··· 文書本文
内閣官房健康・医療戦略室は17日、「創薬力の向上により国民に最新の医薬品を迅速に届けるための構想会議」に同会議の論点整理案を示した。国内製薬企業の国際競争力低下や産官学を含めた全体的な戦略の欠如を課題に挙げた上で、その解決に向けて、投資とイノベーションの循環が持続する社会システムの構築などに取り組む戦略目標を明記した。次回の会合で中間取りまとめを行いたい考えである。
同戦略室は、この日の会合後、論点整理案について「内容をまとめている段階」として公表を控えたものの、論点整理案に盛り込む予定の「課題認識」と「戦略目標」に関してのみ内容を明らかにした。
それによると、現状の課題について、▽ドラッグラグ・ロス問題▽わが国の医薬品産業の国際競争力低下▽産学官を含めた全体的な戦略の欠如――との問題意識を示した上で、これらに対応した戦略目標として、▽国民に最新の医薬品を迅速に届ける▽わが国が世界有数の創薬の地となる▽投資とイノベーションの循環が持続する社会システムをどう構築するか――を位置づけた。
······
··· 収録データ抜粋
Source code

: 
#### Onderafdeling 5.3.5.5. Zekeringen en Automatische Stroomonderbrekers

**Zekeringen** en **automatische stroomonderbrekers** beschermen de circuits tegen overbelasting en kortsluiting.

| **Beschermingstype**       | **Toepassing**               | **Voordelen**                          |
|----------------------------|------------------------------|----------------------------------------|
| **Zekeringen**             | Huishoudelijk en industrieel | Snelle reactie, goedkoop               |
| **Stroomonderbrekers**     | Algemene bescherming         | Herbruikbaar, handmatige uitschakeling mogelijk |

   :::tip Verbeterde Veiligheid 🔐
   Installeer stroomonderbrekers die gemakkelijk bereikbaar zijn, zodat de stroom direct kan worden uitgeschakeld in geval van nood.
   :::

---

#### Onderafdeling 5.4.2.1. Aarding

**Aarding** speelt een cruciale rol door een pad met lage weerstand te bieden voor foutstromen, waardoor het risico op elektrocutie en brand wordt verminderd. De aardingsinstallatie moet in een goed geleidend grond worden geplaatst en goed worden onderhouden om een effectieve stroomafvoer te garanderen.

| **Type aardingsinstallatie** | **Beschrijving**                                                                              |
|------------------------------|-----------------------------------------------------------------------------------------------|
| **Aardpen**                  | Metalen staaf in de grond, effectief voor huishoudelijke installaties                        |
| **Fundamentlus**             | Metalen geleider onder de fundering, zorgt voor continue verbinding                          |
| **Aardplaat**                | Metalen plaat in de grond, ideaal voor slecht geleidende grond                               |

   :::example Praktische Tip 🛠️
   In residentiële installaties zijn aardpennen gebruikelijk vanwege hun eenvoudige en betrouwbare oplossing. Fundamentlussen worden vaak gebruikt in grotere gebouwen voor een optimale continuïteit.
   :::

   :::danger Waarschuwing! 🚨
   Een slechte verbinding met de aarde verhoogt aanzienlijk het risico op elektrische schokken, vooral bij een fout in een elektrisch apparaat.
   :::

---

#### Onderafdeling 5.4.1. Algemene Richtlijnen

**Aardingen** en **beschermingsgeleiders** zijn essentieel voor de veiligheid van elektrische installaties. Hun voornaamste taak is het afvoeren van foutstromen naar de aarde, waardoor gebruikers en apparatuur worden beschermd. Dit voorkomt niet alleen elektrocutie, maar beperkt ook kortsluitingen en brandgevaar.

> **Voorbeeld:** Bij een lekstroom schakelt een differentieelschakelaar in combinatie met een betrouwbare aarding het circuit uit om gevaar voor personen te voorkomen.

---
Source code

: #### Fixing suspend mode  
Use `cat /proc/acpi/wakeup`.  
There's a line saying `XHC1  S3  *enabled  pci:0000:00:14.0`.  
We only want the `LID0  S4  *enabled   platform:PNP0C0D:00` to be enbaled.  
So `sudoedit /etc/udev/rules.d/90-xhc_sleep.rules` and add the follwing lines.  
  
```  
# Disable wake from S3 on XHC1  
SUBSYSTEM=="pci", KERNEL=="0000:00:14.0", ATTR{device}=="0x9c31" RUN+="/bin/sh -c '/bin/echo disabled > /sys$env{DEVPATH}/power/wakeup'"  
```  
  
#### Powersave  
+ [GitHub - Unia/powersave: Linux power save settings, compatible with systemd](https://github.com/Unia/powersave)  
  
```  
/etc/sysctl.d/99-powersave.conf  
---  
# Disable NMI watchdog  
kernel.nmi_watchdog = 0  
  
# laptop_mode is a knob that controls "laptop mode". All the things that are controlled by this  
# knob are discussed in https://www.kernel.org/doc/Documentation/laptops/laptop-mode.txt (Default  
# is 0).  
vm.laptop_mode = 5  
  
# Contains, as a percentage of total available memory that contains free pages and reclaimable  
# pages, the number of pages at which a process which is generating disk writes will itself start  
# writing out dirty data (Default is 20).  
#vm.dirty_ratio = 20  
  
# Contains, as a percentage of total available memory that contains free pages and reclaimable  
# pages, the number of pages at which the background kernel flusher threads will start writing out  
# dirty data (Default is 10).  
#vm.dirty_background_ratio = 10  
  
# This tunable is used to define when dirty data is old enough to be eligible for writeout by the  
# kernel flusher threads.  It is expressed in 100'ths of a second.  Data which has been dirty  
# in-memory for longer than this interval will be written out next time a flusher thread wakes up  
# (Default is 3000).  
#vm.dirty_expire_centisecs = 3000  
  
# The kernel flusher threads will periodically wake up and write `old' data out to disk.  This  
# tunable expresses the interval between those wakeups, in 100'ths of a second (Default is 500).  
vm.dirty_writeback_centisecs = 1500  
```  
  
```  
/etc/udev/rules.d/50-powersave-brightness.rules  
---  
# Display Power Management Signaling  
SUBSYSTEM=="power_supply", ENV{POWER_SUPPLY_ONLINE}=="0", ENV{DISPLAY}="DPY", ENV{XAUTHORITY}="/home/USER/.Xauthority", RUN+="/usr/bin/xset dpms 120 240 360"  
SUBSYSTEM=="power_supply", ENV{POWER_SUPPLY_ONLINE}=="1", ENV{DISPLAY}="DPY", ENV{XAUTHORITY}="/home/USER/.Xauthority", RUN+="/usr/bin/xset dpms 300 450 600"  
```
······
作業指示:
1. 創薬力構想会議に関する記事で、健康・医療戦略室が論点整理案のうち内容を明らかにしたのは、どの二つの項目ですか。
2. 創薬力構想会議に関する記事を、最後の文の後から書き継いでください。

解答:
1. 「課題認識」と「戦略目標」です。

2.
課題と目標を踏まえ、国としてどのようなことを進めるべきかについて、牧兼充構成員(早稲田大学大学院経営管理研究科准教授)は「創薬分野では失敗がデフォルトで、失敗に対する評価を行うことも必要。中間取りまとめの内容は政策をただ列記するのではなく、様々な人が読んでワクワクするものにしてほしい」と求めた。
岩崎甫構成員(山梨大学副学長)は「全体を見ると臨床試験の観点が欠けているので充実が必要だ。新規モダリティへの対応や、スタートアップの事業についても記載内容を充実させるべき」と注文を付けた。